The short answer is yes — the same child can be the beneficiary of multiple 529 plan accounts. If several people — parents and two sets of grandparents, for instance — want to help fund a child's education, they can either contribute to a single 529 account or set up separate plan accounts.
But looking at the same question another way: If you want to fund a child's education, should you open your own 529 account or contribute to an existing account? The following three factors may affect your decision.
- The potential tax benefits of owning a 529
- What investment options each plan offers
- State maximums for 529 account balances
As the account owner, you control the assets and may get a state tax benefit from your contributions
"While several people may contribute to a single account, the person who sets it up is the owner and controls how assets are invested and when distributions are made to cover the beneficiary's education costs," says Richard Polimeni, director of Education Savings Programs at Bank of America.
The owner also can
change the beneficiary to certain other family members of the current beneficiary, and the owner's contributions may qualify for a state income tax deduction. Grandparents who want the potential state tax benefit of contributions and greater control of the assets might prefer
funding their own 529 for your child. Depending on state law regarding contributions to a 529 account, non-owner contributors also may be entitled to a deduction.
"Grandparents who want the potential state tax benefit and greater control of the assets might prefer funding their own 529 plan for your child."
— Richard Polimeni, director, Education Savings Programs, Bank of America
Separate 529 plans can be invested differently
Every state chooses program managers for its 529 plans and decides which investment options it will offer. "You can choose a plan from your state or a different one and, although most plans give you widely diversified investments to choose from, having accounts in multiple 529 plans for the same beneficiary could increase the mix of investments or let you select different kinds of assets," Polimeni says.
Having 529 accounts in multiple states may help you invest and contribute more
While 529s have high per-beneficiary account balance maximums — generally ranging from $300,000 to well over $500,000, depending on the state that sponsors the plan — you might want to invest even more among several family members.
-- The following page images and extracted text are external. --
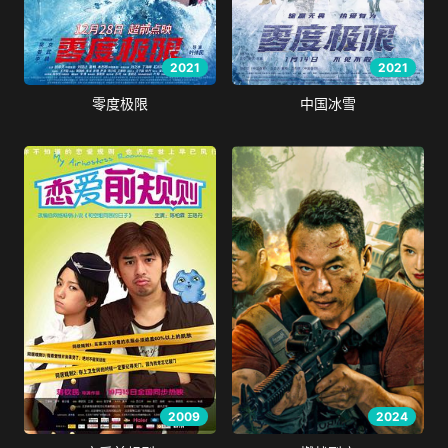
2021
2021
零度极限
中国冰雪
2009
2024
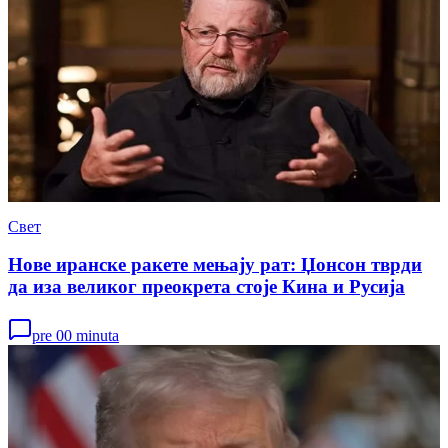
Свет
Нове иранске ракете мењају рат: Џонсон тврди
да иза великог преокрета стоје Кина и Русија
pre 00 minuta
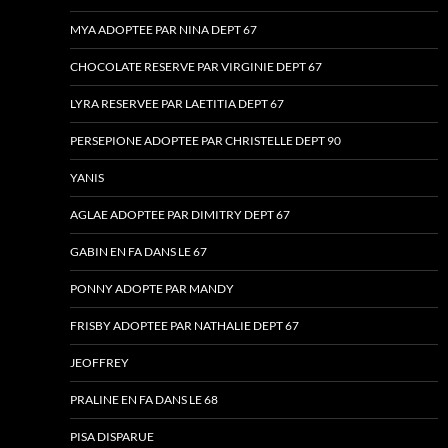
MYA ADOPTEE PAR NINA DEPT 67
CHOCOLATE RESERVE PAR VIRGINIE DEPT 67
LYRA RESERVEE PAR LAETITIA DEPT 67
PERSEPIONE ADOPTEE PAR CHRISTELLE DEPT 90
YANIS
AGLAE ADOPTEE PAR DIMITRY DEPT 67
GABIN EN FA DANS LE 67
PONNY ADOPTE PAR MANDY
FRISBY ADOPTEE PAR NATHALIE DEPT 67
JEOFFREY
PRALINE EN FA DANS LE 68
PISA DISPARUE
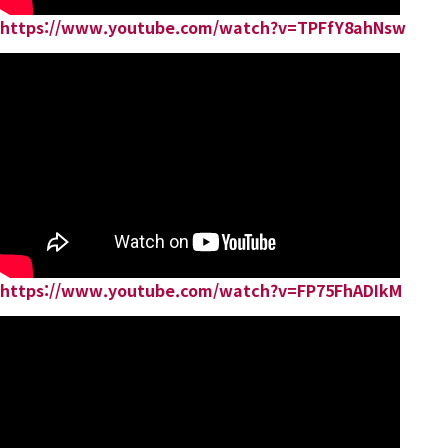
https://www.youtube.com/watch?v=TPFfY8ahNsw
https://www.youtube.com/watch?v=FP75FhADIkM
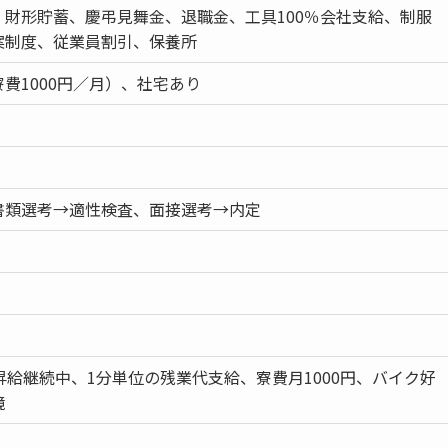
、財形貯蓄、慶弔見舞金、退職金、工具100％会社支給、制服
案制度、従業員割引、保養所
費1000円／月）、社宅あり
書類選考→適性検査、面接選考→内定
昇給継続中、1分単位の残業代支給、寮費月1000円、バイク好
境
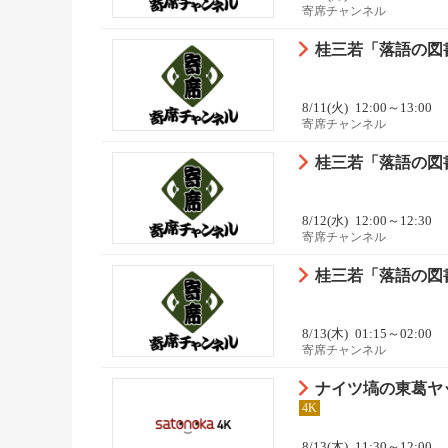
寄席チャンネル
桂三若「落語の図書
8/11(火)
12:00～13:00
寄席チャンネル
桂三若「落語の図書
8/12(水)
12:00～12:30
寄席チャンネル
桂三若「落語の図書
8/13(木)
01:15～02:00
寄席チャンネル
ナイツ塙の東葛ヤ
4K
8/13(木)
11:30～12:00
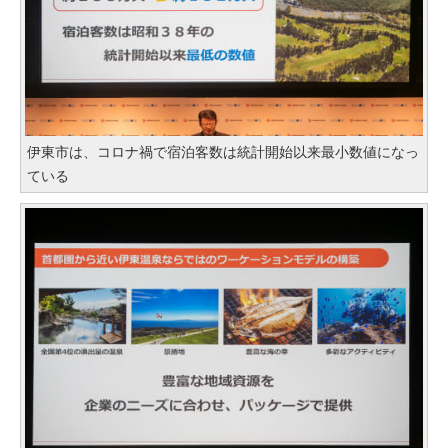
伊東市は、コロナ禍で宿泊客数は統計開始以来最小数値になっ
ている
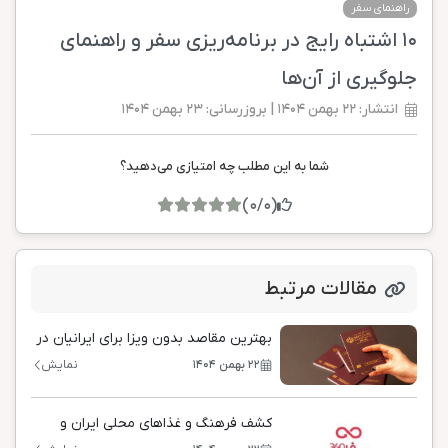
راهنمای سفر
۱۰ اشتباه رایج در برنامه‌ریزی سفر و راهنمای
جلوگیری از آن‌ها
انتشار: ۲۲ بهمن ۱۴۰۴ | بروزرسانی: ۲۳ بهمن ۱۴۰۴
شما به این مطلب چه امتیازی می‌دهید؟
(0/0)
مقالات مرتبط
بهترین مقاصد بدون ویزا برای ایرانیان در
۲۰۲۶
۲۲ بهمن ۱۴۰۴
نمایش
کشف فرهنگ و غذاهای محلی ایران و
جهان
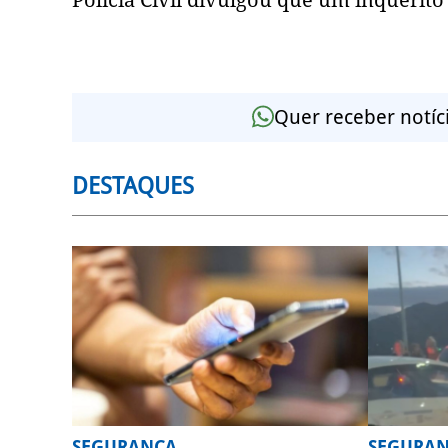
Quer receber notíc
DESTAQUES
SEGURANÇA
SEGURA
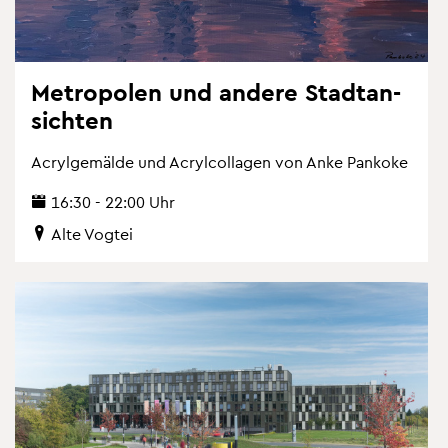
Me­tro­po­len und an­de­re Stadt­an­
sich­ten
Acryl­ge­mäl­de und Acryl­col­la­gen von Anke Pan­ko­ke
16:30 - 22:00 Uhr
Alte Vog­tei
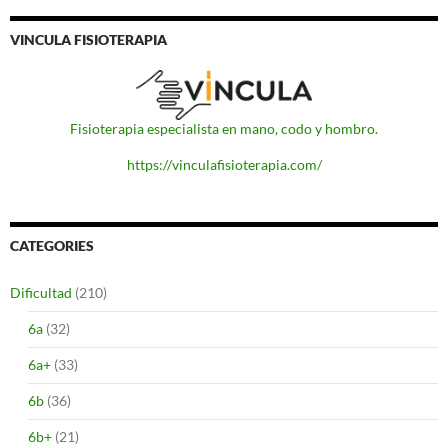
VINCULA FISIOTERAPIA
Fisioterapia especialista en mano, codo y hombro.
https://vinculafisioterapia.com/
CATEGORIES
Dificultad
(210)
6a
(32)
6a+
(33)
6b
(36)
6b+
(21)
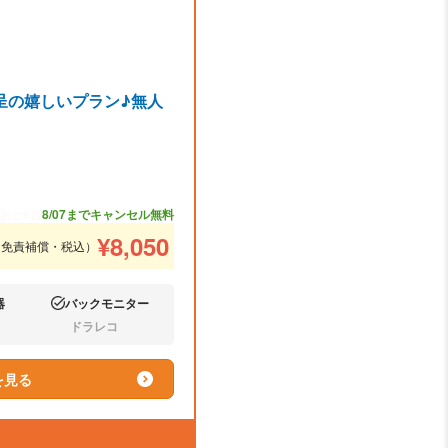
呈の嬉しいプラン♪無人
あと6台
8/07までキャンセル無料
¥
8,050
（免責補償・税込）
器
バックモニター
あり:
ドラレコ
なし:
を見る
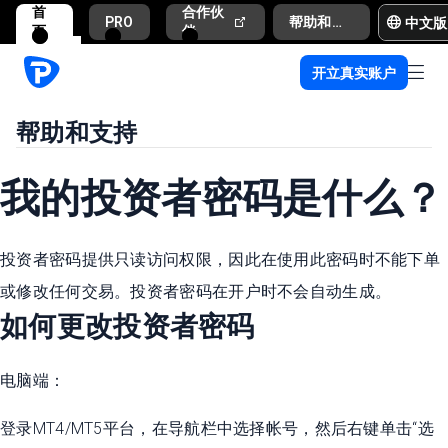
首
合作伙
中文版
PRO
帮助和支持
页
伴
开立真实账户
帮助和支持
我的投资者密码是什么？
投资者密码提供只读访问权限，因此在使用此密码时不能下单
或修改任何交易。投资者密码在开户时不会自动生成。
如何更改投资者密码
电脑端：
登录MT4/MT5平台，在导航栏中选择帐号，然后右键单击“选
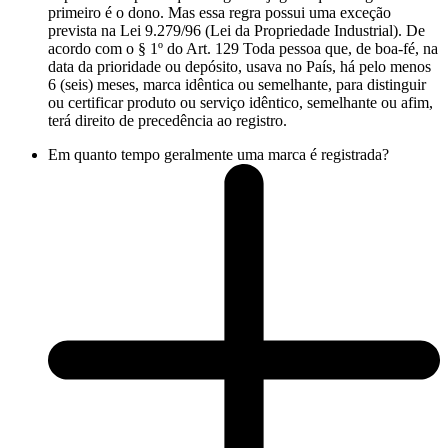
primeiro é o dono. Mas essa regra possui uma exceção
prevista na Lei 9.279/96 (Lei da Propriedade Industrial). De
acordo com o § 1º do Art. 129 Toda pessoa que, de boa-fé, na
data da prioridade ou depósito, usava no País, há pelo menos
6 (seis) meses, marca idêntica ou semelhante, para distinguir
ou certificar produto ou serviço idêntico, semelhante ou afim,
terá direito de precedência ao registro.
Em quanto tempo geralmente uma marca é registrada?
The maximums apply to the combined balances for the same beneficiary of all accounts in one state's 529 plan. So, if you and a grandparent, say, each establish a 529 for your daughter in the same state, total contributions to both accounts can't exceed that state's limit, though many states allow assets to grow beyond the balance limits.
But if one or both of you opens additional accounts for your daughter in another state, contributions there are capped only by that state's maximum. You both might be able to invest $300,000 in each state, for example, providing $600,000 to help fund the child's education.
The maximum account balance allowed in a 529 plan is determined by the state in which the account is opened. This graphic clearly highlights which U.S. states allow 529 owners to invest the most — and the least — amount of money in their 529s. For instance, New Hampshire's $542,000 maximum balance is the largest in the U.S., while Georgia and Mississippi each have a maximum 529 balance of $235,000 — the lowest in the country.